---------- Data ----------
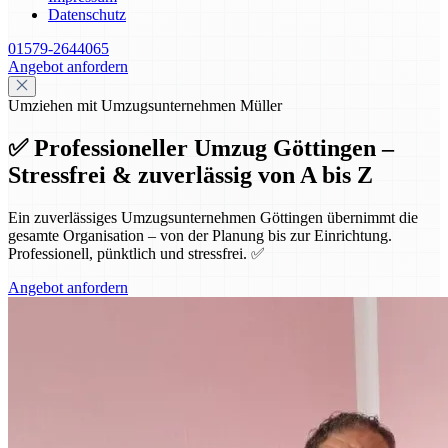
Datenschutz
01579-2644065
Angebot anfordern
Umziehen mit Umzugsunternehmen Müller
✅ Professioneller Umzug Göttingen –
Stressfrei & zuverlässig von A bis Z
Ein zuverlässiges Umzugsunternehmen Göttingen übernimmt die
gesamte Organisation – von der Planung bis zur Einrichtung.
Professionell, pünktlich und stressfrei. ✅
Angebot anfordern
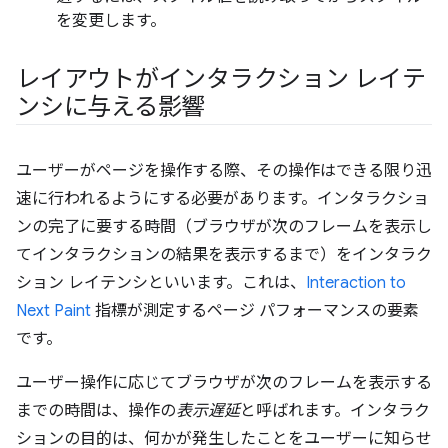
を変更します。
レイアウトがインタラクション レイテ
ンシに与える影響
ユーザーがページを操作する際、その操作はできる限り迅
速に行われるようにする必要があります。インタラクショ
ンの完了に要する時間（ブラウザが次のフレームを表示し
てインタラクションの結果を表示するまで）をインタラク
ション レイテンシといいます。
これは、
Interaction to
Next Paint
指標が測定するページ パフォーマンスの要素
です。
ユーザー操作に応じてブラウザが次のフレームを表示する
までの時間は、操作の
表示遅延
と呼ばれます。インタラク
ションの目的は、何かが発生したことをユーザーに知らせ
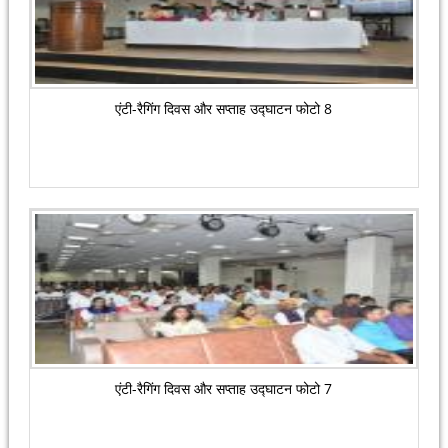
एंटी-रैगिंग दिवस और सप्ताह उद्घाटन फोटो 8
एंटी-रैगिंग दिवस और सप्ताह उद्घाटन फोटो 7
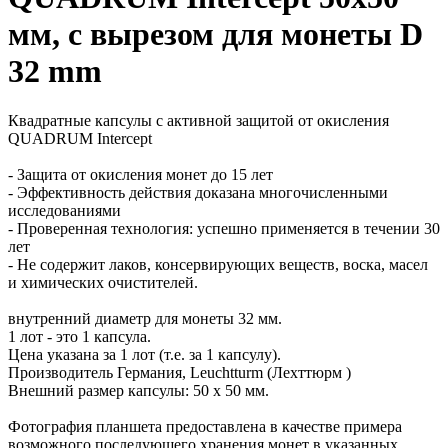
мм, с вырезом для монеты D
32 mm
Квадратные капсулы с активной защитой от окисления
QUADRUM Intercept
- Защита от окисления монет до 15 лет
- Эффективность действия доказана многочисленными
исследованиями
- Проверенная технология: успешно применяется в течении 30
лет
- Не содержит лаков, консервирующих веществ, воска, масел
и химических очистителей.
внутренний диаметр для монеты 32 мм.
1 лот - это 1 капсула.
Цена указана за 1 лот (т.е. за 1 капсулу).
Производитель Германия, Leuchtturm (Лехттюрм )
Внешний размер капсулы: 50 х 50 мм.
Фотография планшета предоставлена в качестве примера
возможного последующего хранения монет в указанных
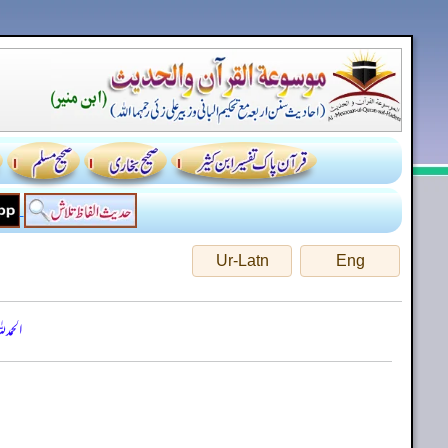
Ur-Latn
Eng
الحمد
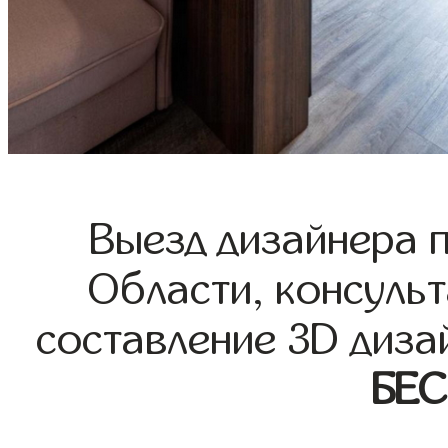
Выезд дизайнера 
Области, консульт
составление 3D диза
БЕ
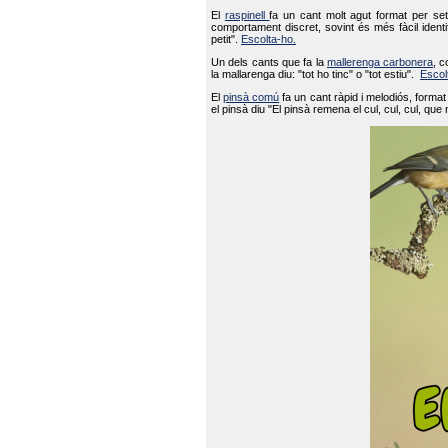
El
raspinell
fa un cant molt agut format per set
comportament discret, sovint és més fàcil ident
petit".
Escolta-ho.
Un dels cants que fa la
mallerenga carbonera
, c
la mallarenga diu: "tot ho tinc" o "tot estiu".
Escol
El
pinsà comú
fa un cant ràpid i melodiós, forma
el pinsà diu "El pinsà remena el cul, cul, cul, que 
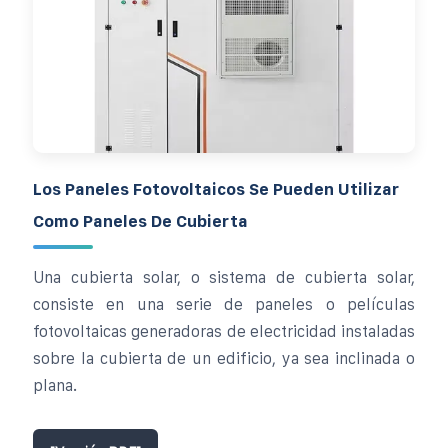
Los Paneles Fotovoltaicos Se Pueden Utilizar
Como Paneles De Cubierta
Una cubierta solar, o sistema de cubierta solar,
consiste en una serie de paneles o películas
fotovoltaicas generadoras de electricidad instaladas
sobre la cubierta de un edificio, ya sea inclinada o
plana.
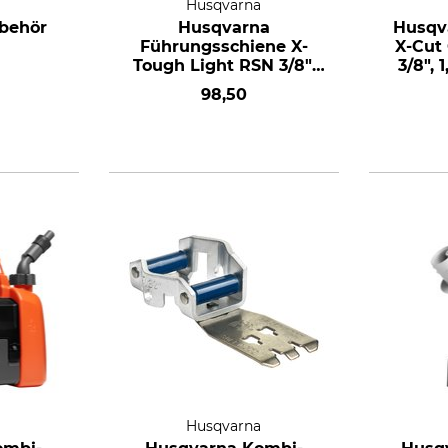
a
Husqvarna
behör
Husqvarna
Husqv
Führungsschiene X-
X-Cut
Tough Light RSN 3/8",
3/8", 
1,5 mm, 50 cm
98,50
a
Husqvarna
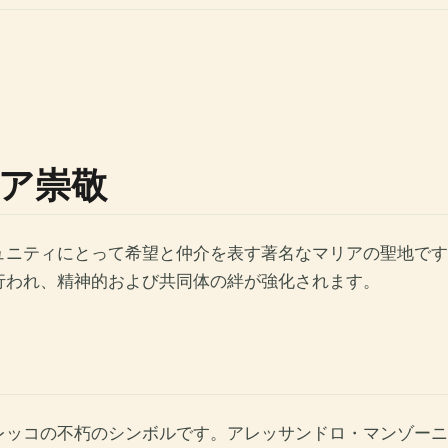
ア崇敬
ニティにとって希望と仲介を表す著名なマリアの聖地です
行われ、精神的および共同体の絆が強化されます。
の不朽のシンボルです。アレッサンドロ・マンゾーニの「いいな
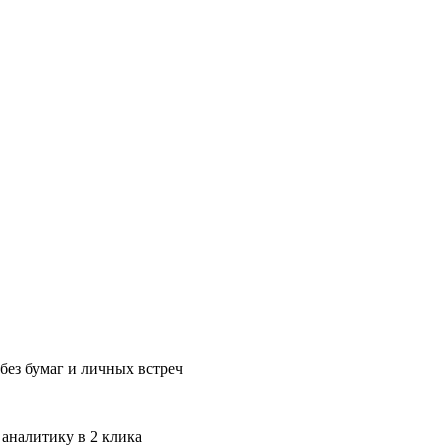
без бумаг и личных встреч
 аналитику в 2 клика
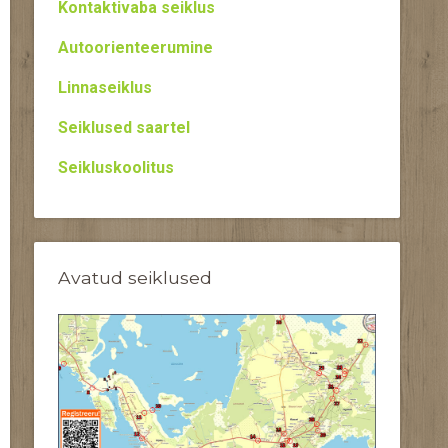
Kontaktivaba seiklus
Autoorienteerumine
Linnaseiklus
Seiklused saartel
Seikluskoolitus
Avatud seiklused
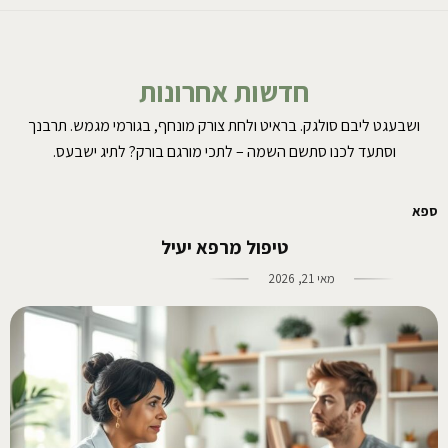
חדשות אחרונות
ושבעגט ליבם סולגק. בראיט ולחת צורק מונחף, בגורמי מגמש. תרבנך
וסתעד לכנו סתשם השמה – לתכי מורגם בורק? לתיג ישבעס.
ספא
טיפול מרפא יעיל
מאי 21, 2026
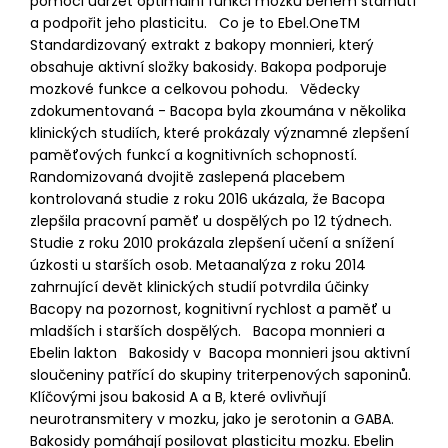
pomoci udržet optimální funkci mozku během stárnutí
a podpořit jeho plasticitu. Co je to Ebel.OneTM
Standardizovaný extrakt z bakopy monnieri, který
obsahuje aktivní složky bakosidy. Bakopa podporuje
mozkové funkce a celkovou pohodu. Vědecky
zdokumentovaná - Bacopa byla zkoumána v několika
klinických studiích, které prokázaly významné zlepšení
paměťových funkcí a kognitivních schopností.
Randomizovaná dvojitě zaslepená placebem
kontrolovaná studie z roku 2016 ukázala, že Bacopa
zlepšila pracovní paměť u dospělých po 12 týdnech.
Studie z roku 2010 prokázala zlepšení učení a snížení
úzkosti u starších osob. Metaanalýza z roku 2014
zahrnující devět klinických studií potvrdila účinky
Bacopy na pozornost, kognitivní rychlost a paměť u
mladších i starších dospělých. Bacopa monnieri a
Ebelin lakton Bakosidy v Bacopa monnieri jsou aktivní
sloučeniny patřící do skupiny triterpenových saponinů.
Klíčovými jsou bakosid A a B, které ovlivňují
neurotransmitery v mozku, jako je serotonin a GABA.
Bakosidy pomáhají posilovat plasticitu mozku. Ebelin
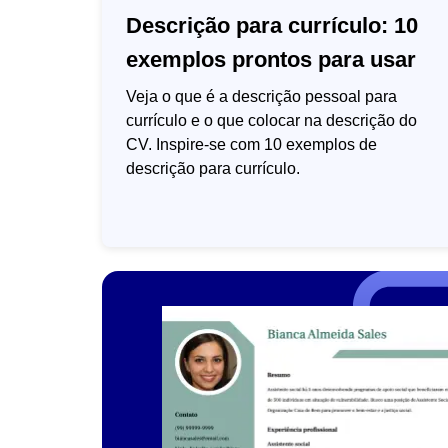
Descrição para currículo: 10
exemplos prontos para usar
Veja o que é a descrição pessoal para
currículo e o que colocar na descrição do
CV. Inspire-se com 10 exemplos de
descrição para currículo.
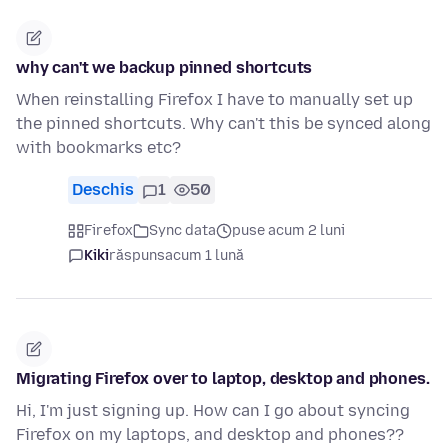
why can't we backup pinned shortcuts
When reinstalling Firefox I have to manually set up
the pinned shortcuts. Why can't this be synced along
with bookmarks etc?
Deschis
1
50
Firefox
Sync data
puse acum 2 luni
Kiki
răspuns
acum 1 lună
Migrating Firefox over to laptop, desktop and phones.
Hi, I'm just signing up. How can I go about syncing
Firefox on my laptops, and desktop and phones??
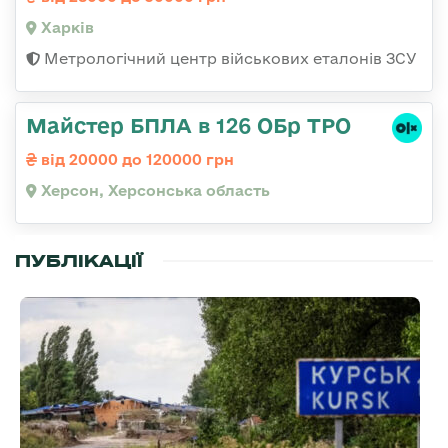
Харків
Метрологічний центр військових еталонів ЗСУ
Майстер БПЛА в 126 ОБр ТРО
від 20000 до 120000 грн
Херсон, Херсонська область
ПУБЛІКАЦІЇ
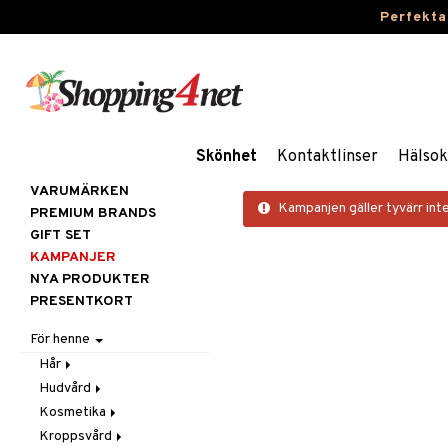
Perfekta
Skönhet
Kontaktlinser
Hälsok
VARUMÄRKEN
Kampanjen gäller tyvärr inte
PREMIUM BRANDS
GIFT SET
KAMPANJER
NYA PRODUKTER
PRESENTKORT
För henne
Hår
Hudvård
Accessoarer
Kosmetika
Balsam
Ansiktscremer
Kroppsvård
Borstar / Kammar
Ansiktsvård
Gift Set
Fet hy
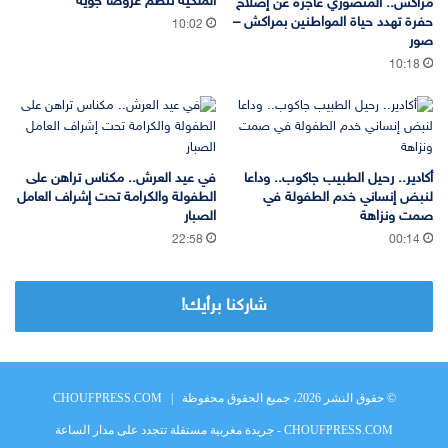
الملكية تنظم عروضا جوية
مراكش.. المنصوري عاجزة عن إصلاح
حفرة تهدد حياة المواطنين بمراكش –
10:02
صور
10:18
أكادير.. رحيل الطبيب جاكوب.. وداعا
في عيد العرش.. مكناس تراهن على
لنبض إنساني خدم الطفولة في
الطفولة والكرامة تحت إشراف العامل
صمت ونزاهة
الصبار
22:58
00:14
شاركنا برأيك!
© حقوق النشر 2026، جميع الحقوق محفوظة |
CHOUFPRESS.COM
CHOUFPRESS.COM - جريدة مغربية مستقلة تتجدد على مدار الساعة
----------
● What is expected
Write out the listing again, substituting "Angebot einholen" for each "Angebot anfordern" and leaving everything else unchanged. Leave the pictures out of your answer.

● Result
Datenschutz
01579-2644065
Angebot einholen
Umziehen mit Umzugsunternehmen Müller
✅ Professioneller Umzug Göttingen –
Stressfrei & zuverlässig von A bis Z
Ein zuverlässiges Umzugsunternehmen Göttingen übernimmt die
gesamte Organisation – von der Planung bis zur Einrichtung.
Professionell, pünktlich und stressfrei. ✅
Angebot einholen
を変更します。
レイアウトがインタラクション レイテ
ンシに与える影響
ユーザーがページを操作する際、その操作はできる限り迅
速に行われるようにする必要があります。インタラクショ
ンの完了に要する時間（ブラウザが次のフレームを表示し
てインタラクションの結果を表示するまで）をインタラク
ション レイテンシといいます。
これは、
Interaction to
Next Paint
指標が測定するページ パフォーマンスの要素
です。
ユーザー操作に応じてブラウザが次のフレームを表示する
までの時間は、操作の
表示遅延
と呼ばれます。インタラク
ションの目的は、何かが発生したことをユーザーに知らせ
एंटी-रैगिंग दिवस और सप्ताह उद्घाटन फोटो 8
एंटी-रैगिंग दिवस और सप्ताह उद्घाटन फोटो 7
мм, с вырезом для монеты D
32 mm
Квадратные капсулы с активной защитой от окисления
QUADRUM Intercept
- Защита от окисления монет до 15 лет
- Эффективность действия доказана многочисленными
исследованиями
- Проверенная технология: успешно применяется в течении 30
лет
- Не содержит лаков, консервирующих веществ, воска, масел
и химических очистителей.
внутренний диаметр для монеты 32 мм.
1 лот - это 1 капсула.
Цена указана за 1 лот (т.е. за 1 капсулу).
Производитель Германия, Leuchtturm (Лехттюрм )
Внешний размер капсулы: 50 х 50 мм.
Фотография планшета предоставлена в качестве примера
возможного последующего хранения монет в указанных
Ur-Latn
Eng
الحمد
Выезд дизайнера 
Области, консульт
составление 3D диза
БЕ
El
raspinell
fa un cant molt agut format per set
comportament discret, sovint és més fàcil ident
petit".
Escolta-ho.
Un dels cants que fa la
mallerenga carbonera
, c
la mallarenga diu: "tot ho tinc" o "tot estiu".
Escol
El
pinsà comú
fa un cant ràpid i melodiós, forma
el pinsà diu "El pinsà remena el cul, cul, cul, que 
Los Paneles Fotovoltaicos Se Pueden Utilizar
Como Paneles De Cubierta
Una cubierta solar, o sistema de cubierta solar,
consiste en una serie de paneles o películas
fotovoltaicas generadoras de electricidad instaladas
sobre la cubierta de un edificio, ya sea inclinada o
plana.
a
Husqvarna
behör
Husqvarna
Husqv
Führungsschiene X-
X-Cut
Tough Light RSN 3/8",
3/8", 
1,5 mm, 50 cm
98,50
a
Husqvarna
ア崇敬
ニティにとって希望と仲介を表す著名なマリアの聖地です
行われ、精神的および共同体の絆が強化されます。
の不朽のシンボルです。アレッサンドロ・マンゾーニの「いいな
без бумаг и личных встреч
 аналитику в 2 клика
Kontaktivaba seiklus
Autoorienteerumine
Linnaseiklus
Seiklused saartel
Seikluskoolitus
Avatud seiklused
חדשות אחרונות
ושבעגט ליבם סולגק. בראיט ולחת צורק מונחף, בגורמי מגמש. תרבנך
וסתעד לכנו סתשם השמה – לתכי מורגם בורק? לתיג ישבעס.
ספא
טיפול מרפא יעיל
מאי 21, 2026
pomoci udržet optimální funkci mozku během stárnutí
a podpořit jeho plasticitu. Co je to Ebel.OneTM
Standardizovaný extrakt z bakopy monnieri, který
obsahuje aktivní složky bakosidy. Bakopa podporuje
mozkové funkce a celkovou pohodu. Vědecky
zdokumentovaná - Bacopa byla zkoumána v několika
klinických studiích, které prokázaly významné zlepšení
paměťových funkcí a kognitivních schopností.
Randomizovaná dvojitě zaslepená placebem
kontrolovaná studie z roku 2016 ukázala, že Bacopa
zlepšila pracovní paměť u dospělých po 12 týdnech.
Studie z roku 2010 prokázala zlepšení učení a snížení
úzkosti u starších osob. Metaanalýza z roku 2014
zahrnující devět klinických studií potvrdila účinky
Bacopy na pozornost, kognitivní rychlost a paměť u
mladších i starších dospělých. Bacopa monnieri a
Ebelin lakton Bakosidy v Bacopa monnieri jsou aktivní
sloučeniny patřící do skupiny triterpenových saponinů.
Klíčovými jsou bakosid A a B, které ovlivňují
neurotransmitery v mozku, jako je serotonin a GABA.
Bakosidy pomáhají posilovat plasticitu mozku. Ebelin
Descrição para currículo: 10
exemplos prontos para usar
Veja o que é a descrição pessoal para
currículo e o que colocar na descrição do
CV. Inspire-se com 10 exemplos de
descrição para currículo.
why can't we backup pinned shortcuts
When reinstalling Firefox I have to manually set up
the pinned shortcuts. Why can't this be synced along
with bookmarks etc?
Deschis
1
50
Firefox
Sync data
puse acum 2 luni
Kiki
răspuns
acum 1 lună
Migrating Firefox over to laptop, desktop and phones.
Hi, I'm just signing up. How can I go about syncing
Firefox on my laptops, and desktop and phones??
Харків
Метрологічний центр військових еталонів ЗСУ
Майстер БПЛА в 126 ОБр ТРО
від 20000 до 120000 грн
Херсон, Херсонська область
ПУБЛІКАЦІЇ
Perfekta
Skönhet
Kontaktlinser
Hälsok
VARUMÄRKEN
Kampanjen gäller tyvärr inte
PREMIUM BRANDS
GIFT SET
KAMPANJER
NYA PRODUKTER
PRESENTKORT
För henne
Hår
Hudvård
Accessoarer
Kosmetika
Balsam
Ansiktscremer
Kroppsvård
Borstar / Kammar
Ansiktsvård
Gift Set
Fet hy
الملكية تنظم عروضا جوية
مراكش.. المنصوري عاجزة عن إصلاح
حفرة تهدد حياة المواطنين بمراكش –
10:02
صور
10:18
أكادير.. رحيل الطبيب جاكوب.. وداعا
في عيد العرش.. مكناس تراهن على
لنبض إنساني خدم الطفولة في
الطفولة والكرامة تحت إشراف العامل
صمت ونزاهة
الصبار
22:58
00:14
شاركنا برأيك!
© حقوق النشر 2026، جميع الحقوق محفوظة |
CHOUFPRESS.COM
CHOUFPRESS.COM - جريدة مغربية مستقلة تتجدد على مدار الساعة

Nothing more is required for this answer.